Descobri que o digníssimo tem “fetiche” em queijo. E daí foi ladeira abaixo.


De querer passar gorgonzola em mim a me ver sendo seduzida por outros homens, desfiz o match.


Match.


Termo americanizado e diagnóstico baseado em praticamente nada para dizer que, bobeando, rola da gente trepar.


Não me espanta que tantas mulheres venham buscando prazer com outras mulheres.

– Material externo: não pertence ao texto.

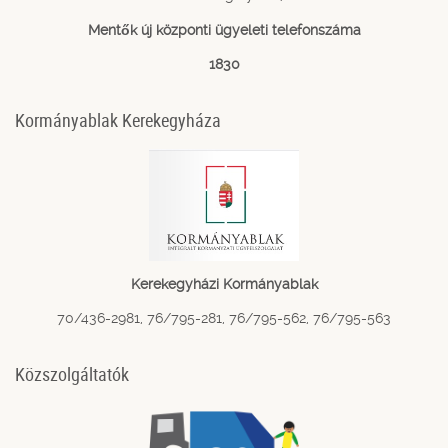
Mentők új központi ügyeleti telefonszáma
1830
Kormányablak Kerekegyháza
Kerekegyházi Kormányablak
70/436-2981, 76/795-281, 76/795-562, 76/795-563
Közszolgáltatók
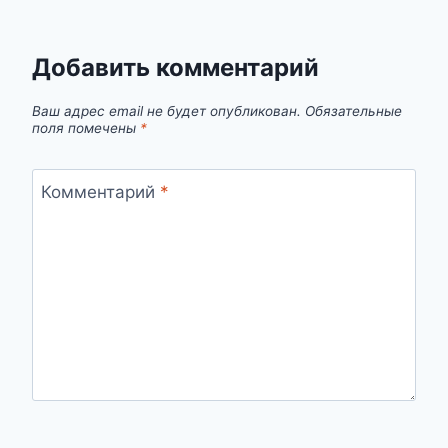
Добавить комментарий
Ваш адрес email не будет опубликован.
Обязательные
поля помечены
*
Комментарий
*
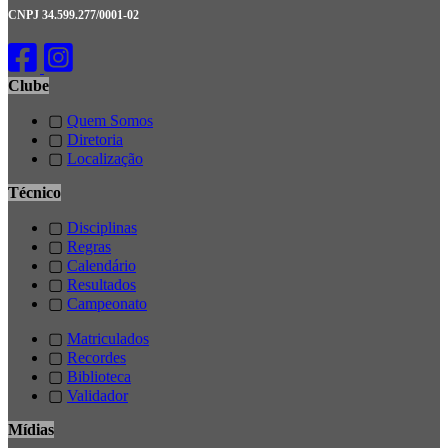
CNPJ 34.599.277/0001-02
Clube
▢
Quem Somos
▢
Diretoria
▢
Localização
Técnico
▢
Disciplinas
▢
Regras
▢
Calendário
▢
Resultados
▢
Campeonato
▢
Matriculados
▢
Recordes
▢
Biblioteca
▢
Validador
Mídias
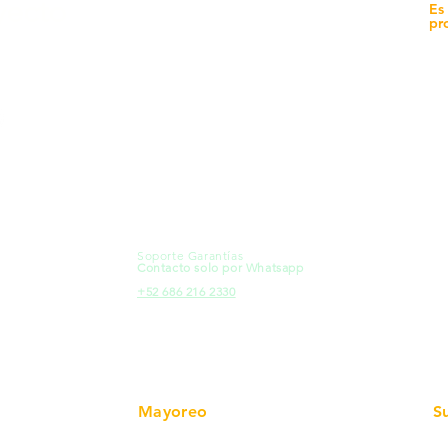
yecto
Unidad de atención a
Es
Sucursales
pr
MXL
Calle del Hospital No.
Có
299Centro Cívico y Comercial
21000, Mexicali, B.C.
Ma
HMO
Blvd. Progreso 185, Villa del
Em
Cortes, 83105 Hermosillo, Son.
Re
contacto@e-proconsa.com
Pr
Servicio al Cliente
Mexicali Hermosillo
Ub
+52 686 904-4444
Fac
Soporte Garantías
HMO
Contacto solo por Whatsapp
Pro
+52 686 216 2330
Mayoreo
S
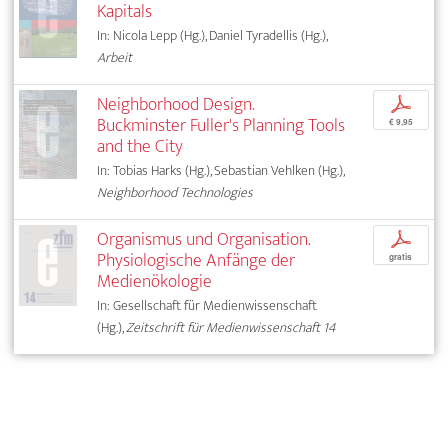
Kapitals
In: Nicola Lepp (Hg.), Daniel Tyradellis (Hg.),
Arbeit
Neighborhood Design.
p
Buckminster Fuller's Planning Tools
€ 9,95
and the City
In: Tobias Harks (Hg.), Sebastian Vehlken (Hg.),
Neighborhood Technologies
Organismus und Organisation.
p
Physiologische Anfänge der
gratis
Medienökologie
In: Gesellschaft für Medienwissenschaft
(Hg.),
Zeitschrift für Medienwissenschaft 14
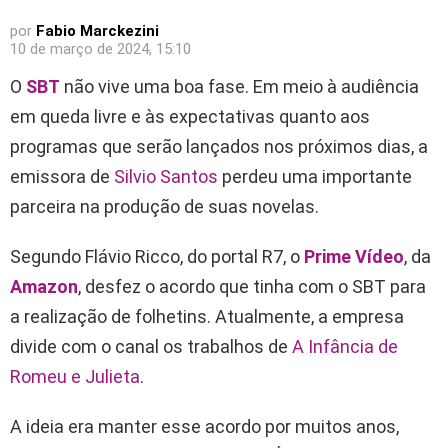
por
Fabio Marckezini
10 de março de 2024, 15:10
O
SBT
não vive uma boa fase. Em meio à audiência
em queda livre e às expectativas quanto aos
programas que serão lançados nos próximos dias, a
emissora de
Silvio Santos
perdeu uma importante
parceira na produção de suas novelas.
Segundo Flávio Ricco, do portal R7, o
Prime Vídeo
, da
Amazon
, desfez o acordo que tinha com o SBT para
a realização de folhetins. Atualmente, a empresa
divide com o canal os trabalhos de
A Infância de
Romeu e Julieta
.
A ideia era manter esse acordo por muitos anos,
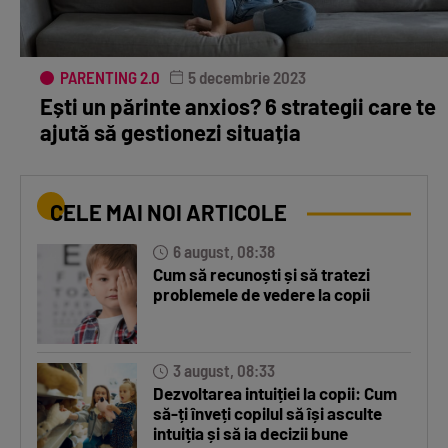
PARENTING 2.0
5 decembrie 2023
Ești un părinte anxios? 6 strategii care te
ajută să gestionezi situația
CELE MAI NOI ARTICOLE
6 august, 08:38
Cum să recunoști și să tratezi
problemele de vedere la copii
3 august, 08:33
Dezvoltarea intuiției la copii: Cum
să-ți înveți copilul să își asculte
intuiția și să ia decizii bune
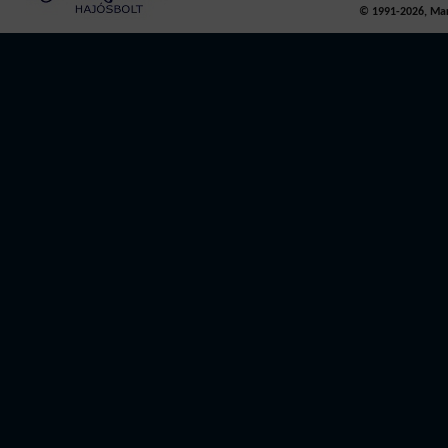
© 1991-2026, Mari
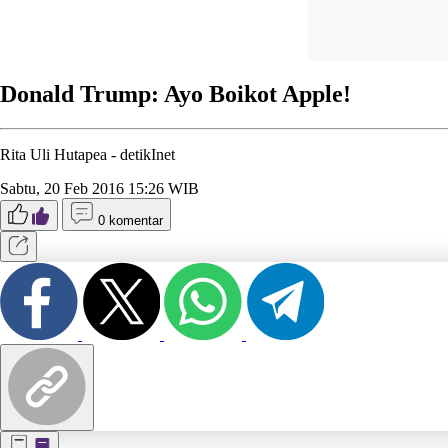
Donald Trump: Ayo Boikot Apple!
Rita Uli Hutapea -
detikInet
Sabtu, 20 Feb 2016 15:26 WIB
0 komentar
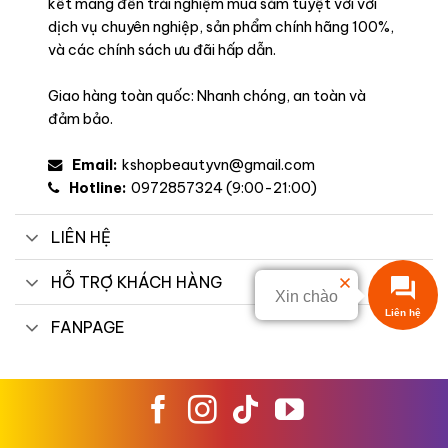
kết mang đến trải nghiệm mua sắm tuyệt vời với
dịch vụ chuyên nghiệp, sản phẩm chính hãng 100%,
và các chính sách ưu đãi hấp dẫn.
Giao hàng toàn quốc: Nhanh chóng, an toàn và
đảm bảo.
Email:
kshopbeautyvn@gmail.com
Hotline:
0972857324 (9:00-21:00)
LIÊN HỆ
HỖ TRỢ KHÁCH HÀNG
Xin chào
Liên hệ
FANPAGE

O feminino é infinitamente mais interessante, intenso, febril.


Homens.


Vocês precisam se reinventar.


Estamos diante de um governo torpe cuja base de todas as preocupações é a sexualidade... elementar, não?


Aprisionemos os corpos, encarceremos as potências todas. A potência negra, feminina, lésbica, trans, acima de tudo.


Não ousemos gozar.


No fundo, me entristece ver como temos medo de nós.


É de olhar pra dentro que a gente foge.


Porque o outro pode até tentar nos definir, mas estar ali, lado a lado com outrem, é ser convocada (o) ao eu, diariamente.


Olhar pra dentro dilacera.


Escancara, desafia, apavora.


O toque, esse passa longe.


O cheiro não importa.


O flerte inexiste.


Tudo se resume à carne: descartável, temporária, crua, à vácuo.


Tudo se resume à imagem: estática, pouco criativa, alusiva ao que o outro quer.


Quanto mais me descasco, menos acesso.


Quanto mais falo, mais me escapam.


Quanto mais falo, menos desejo.


Nada é mais potente que uma mulher que goza, li numa camiseta hoje.